Find each line of the entries with the string "listed", please, and copy it.
+ + + + + + +
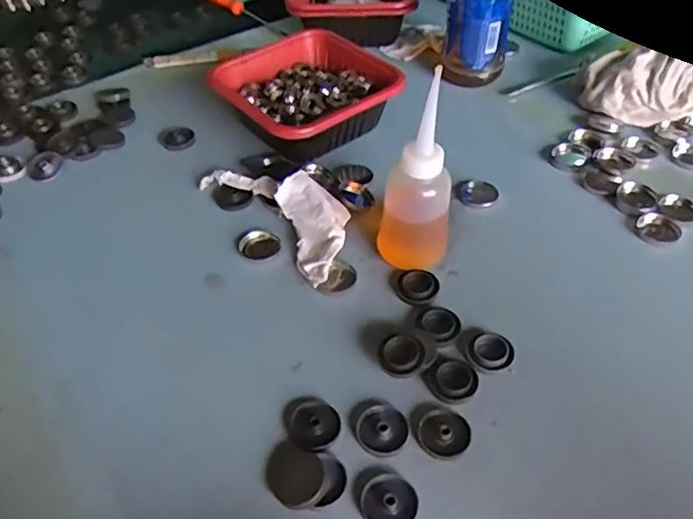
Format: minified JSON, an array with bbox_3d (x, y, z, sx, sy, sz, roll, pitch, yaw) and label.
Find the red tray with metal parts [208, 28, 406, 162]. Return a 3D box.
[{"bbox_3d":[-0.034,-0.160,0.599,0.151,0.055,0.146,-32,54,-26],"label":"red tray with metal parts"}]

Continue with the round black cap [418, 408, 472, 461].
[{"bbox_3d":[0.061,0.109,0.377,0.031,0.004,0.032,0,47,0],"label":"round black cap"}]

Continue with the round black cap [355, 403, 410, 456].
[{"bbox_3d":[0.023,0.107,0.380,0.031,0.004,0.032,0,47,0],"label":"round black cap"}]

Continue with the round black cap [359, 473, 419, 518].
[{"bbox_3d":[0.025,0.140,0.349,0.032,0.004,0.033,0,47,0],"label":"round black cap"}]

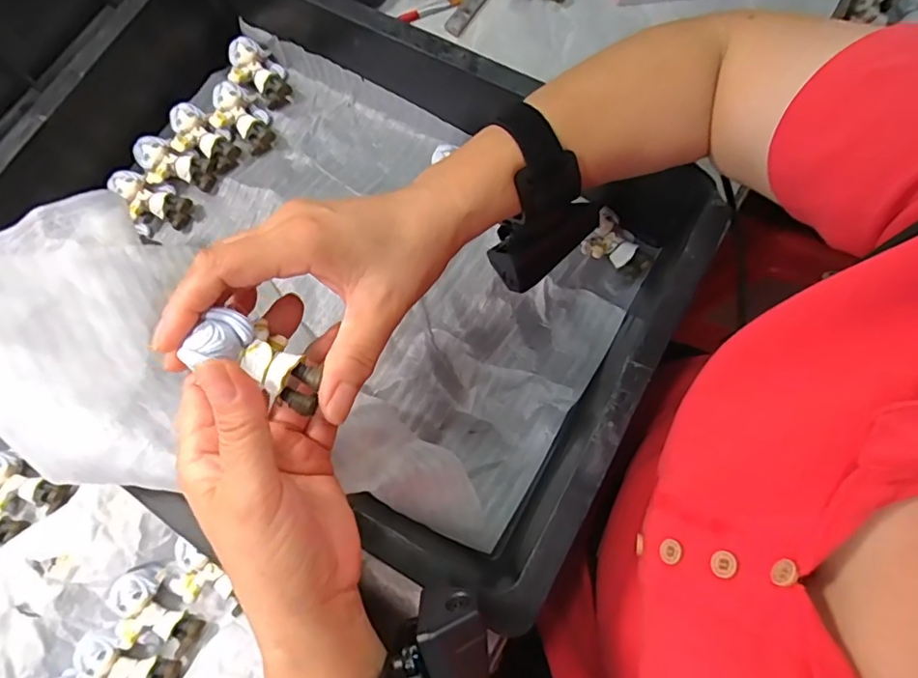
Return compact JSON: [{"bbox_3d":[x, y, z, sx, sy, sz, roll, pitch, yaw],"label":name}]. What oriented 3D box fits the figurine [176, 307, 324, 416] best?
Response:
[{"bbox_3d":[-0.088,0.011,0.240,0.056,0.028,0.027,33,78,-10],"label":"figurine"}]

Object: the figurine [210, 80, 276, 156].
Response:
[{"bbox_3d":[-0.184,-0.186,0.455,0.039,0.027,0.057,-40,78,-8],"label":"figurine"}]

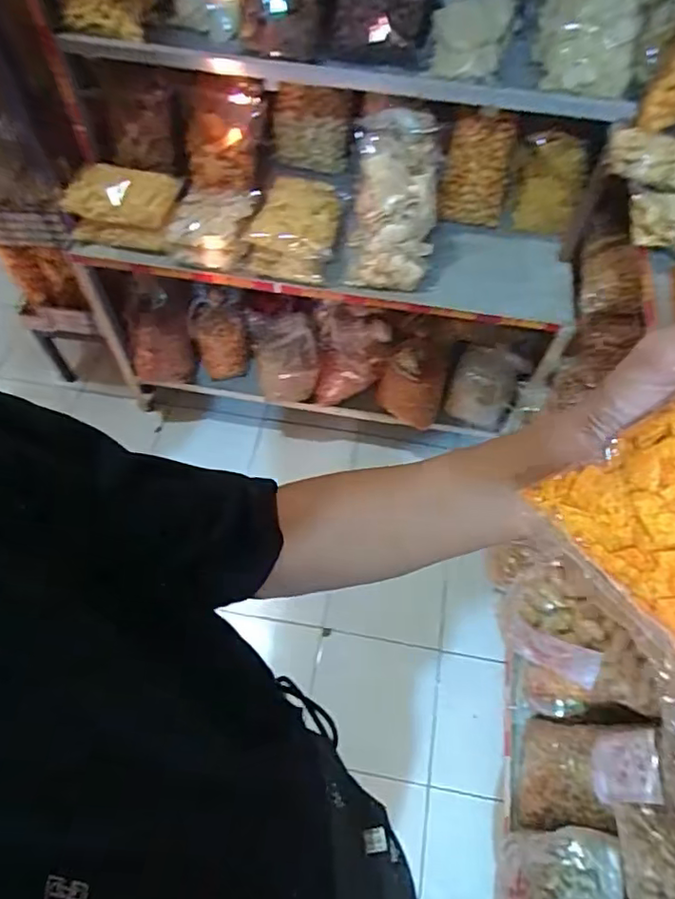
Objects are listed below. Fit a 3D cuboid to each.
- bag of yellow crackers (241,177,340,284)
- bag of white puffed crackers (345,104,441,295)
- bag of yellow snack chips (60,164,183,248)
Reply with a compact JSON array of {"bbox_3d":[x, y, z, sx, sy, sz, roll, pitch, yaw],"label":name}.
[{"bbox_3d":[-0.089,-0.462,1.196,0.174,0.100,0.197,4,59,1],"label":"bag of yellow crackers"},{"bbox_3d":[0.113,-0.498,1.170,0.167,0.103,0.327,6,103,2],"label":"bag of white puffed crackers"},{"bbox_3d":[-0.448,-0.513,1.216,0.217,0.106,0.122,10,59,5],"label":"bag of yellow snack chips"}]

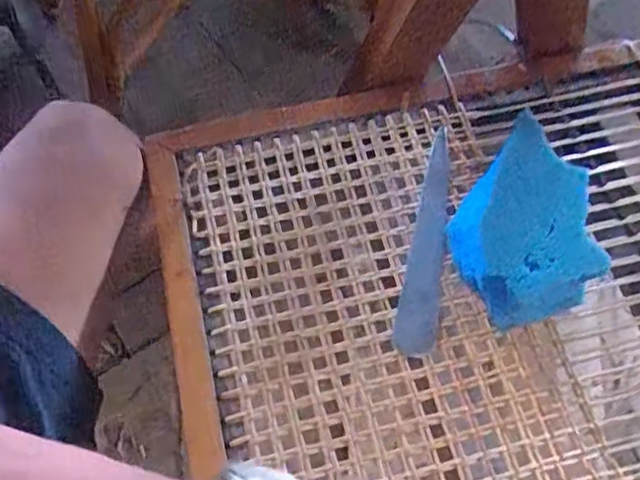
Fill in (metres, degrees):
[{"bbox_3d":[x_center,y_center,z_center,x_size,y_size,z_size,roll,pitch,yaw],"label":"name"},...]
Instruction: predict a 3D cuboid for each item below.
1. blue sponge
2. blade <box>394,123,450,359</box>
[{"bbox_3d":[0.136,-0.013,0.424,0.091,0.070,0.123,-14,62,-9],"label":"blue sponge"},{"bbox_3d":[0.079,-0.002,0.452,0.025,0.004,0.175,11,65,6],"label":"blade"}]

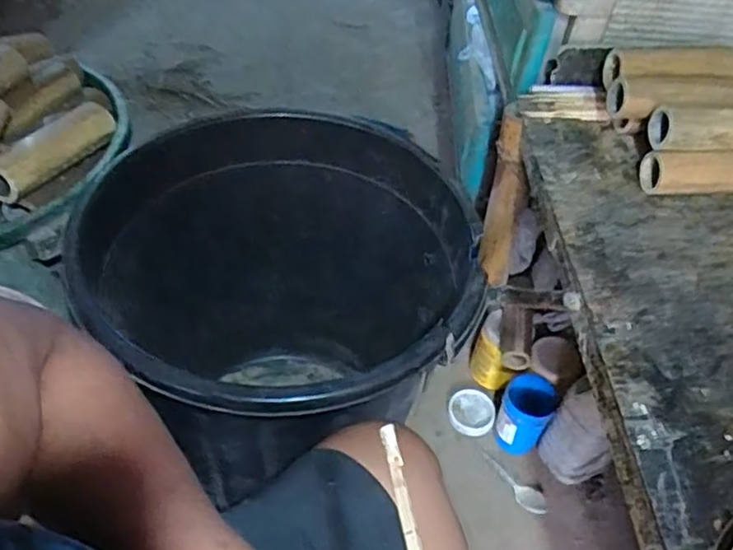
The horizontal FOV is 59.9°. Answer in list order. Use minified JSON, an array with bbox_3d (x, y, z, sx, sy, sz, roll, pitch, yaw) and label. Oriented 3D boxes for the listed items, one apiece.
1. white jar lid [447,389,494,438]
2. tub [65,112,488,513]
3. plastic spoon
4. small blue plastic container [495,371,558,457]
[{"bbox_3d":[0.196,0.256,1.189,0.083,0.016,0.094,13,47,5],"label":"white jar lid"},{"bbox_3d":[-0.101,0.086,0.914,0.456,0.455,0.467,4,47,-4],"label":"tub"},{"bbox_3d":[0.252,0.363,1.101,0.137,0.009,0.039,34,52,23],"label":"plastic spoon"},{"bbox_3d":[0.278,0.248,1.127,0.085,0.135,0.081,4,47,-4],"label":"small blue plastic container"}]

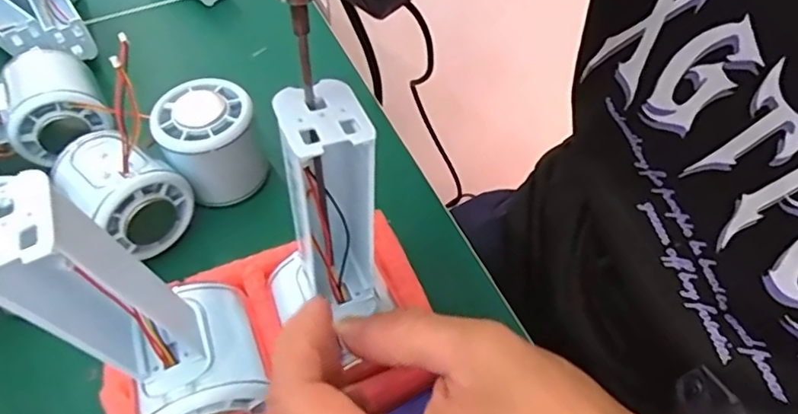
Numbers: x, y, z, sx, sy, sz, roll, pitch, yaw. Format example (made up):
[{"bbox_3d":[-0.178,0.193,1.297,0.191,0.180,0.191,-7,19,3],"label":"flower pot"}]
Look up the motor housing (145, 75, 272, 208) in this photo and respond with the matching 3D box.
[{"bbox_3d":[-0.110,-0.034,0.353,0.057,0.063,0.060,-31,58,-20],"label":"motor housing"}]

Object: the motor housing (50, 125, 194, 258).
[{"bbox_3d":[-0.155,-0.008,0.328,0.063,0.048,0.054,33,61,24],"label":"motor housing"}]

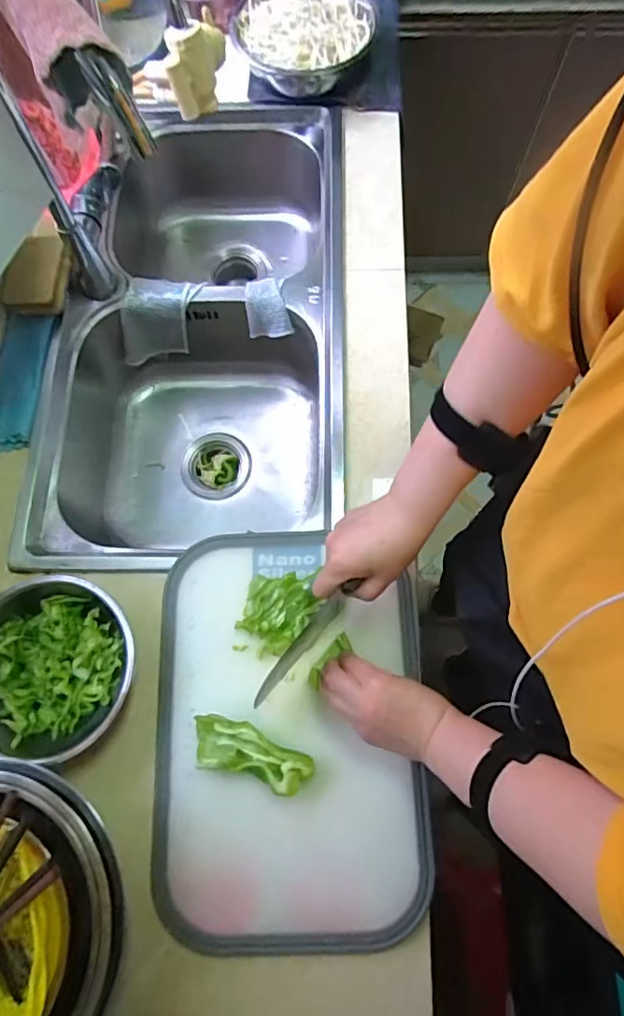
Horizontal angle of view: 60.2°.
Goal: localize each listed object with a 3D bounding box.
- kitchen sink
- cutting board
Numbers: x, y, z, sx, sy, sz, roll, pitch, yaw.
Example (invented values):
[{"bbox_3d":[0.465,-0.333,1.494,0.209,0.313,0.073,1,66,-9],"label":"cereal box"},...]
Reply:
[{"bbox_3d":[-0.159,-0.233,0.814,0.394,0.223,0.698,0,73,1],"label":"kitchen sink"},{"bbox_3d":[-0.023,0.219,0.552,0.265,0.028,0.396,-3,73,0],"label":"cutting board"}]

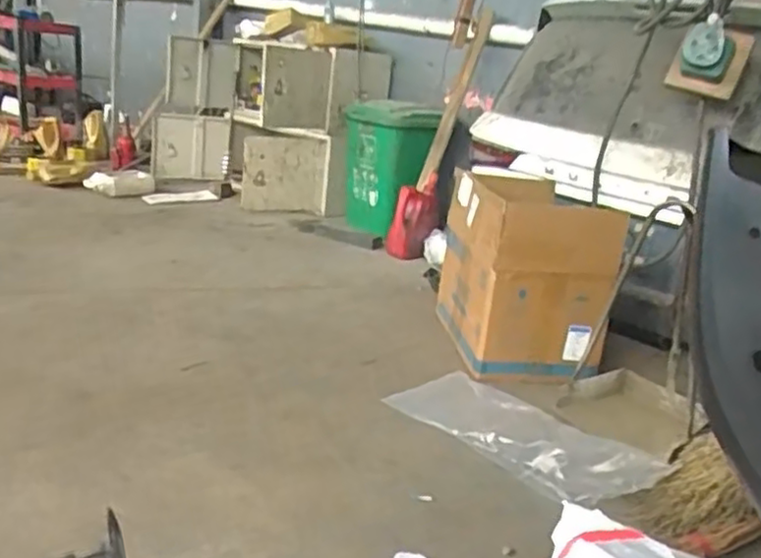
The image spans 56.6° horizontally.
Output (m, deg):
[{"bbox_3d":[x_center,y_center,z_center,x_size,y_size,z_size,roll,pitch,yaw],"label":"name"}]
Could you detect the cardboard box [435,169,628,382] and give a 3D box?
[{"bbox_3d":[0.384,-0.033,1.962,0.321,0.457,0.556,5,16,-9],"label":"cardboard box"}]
+ + + + + + +
_Response area_
Objects are listed below. Fit a 3D cuboid to each.
The horizontal FOV is 59.9°. Answer in list order. Use minified JSON, an array with bbox_3d (x, y, z, sx, sy, sz, roll, pitch, yaw) and label. Oriented 3D boxes for the listed items, one apiece.
Goal: localize each listed object with a 3D bounding box.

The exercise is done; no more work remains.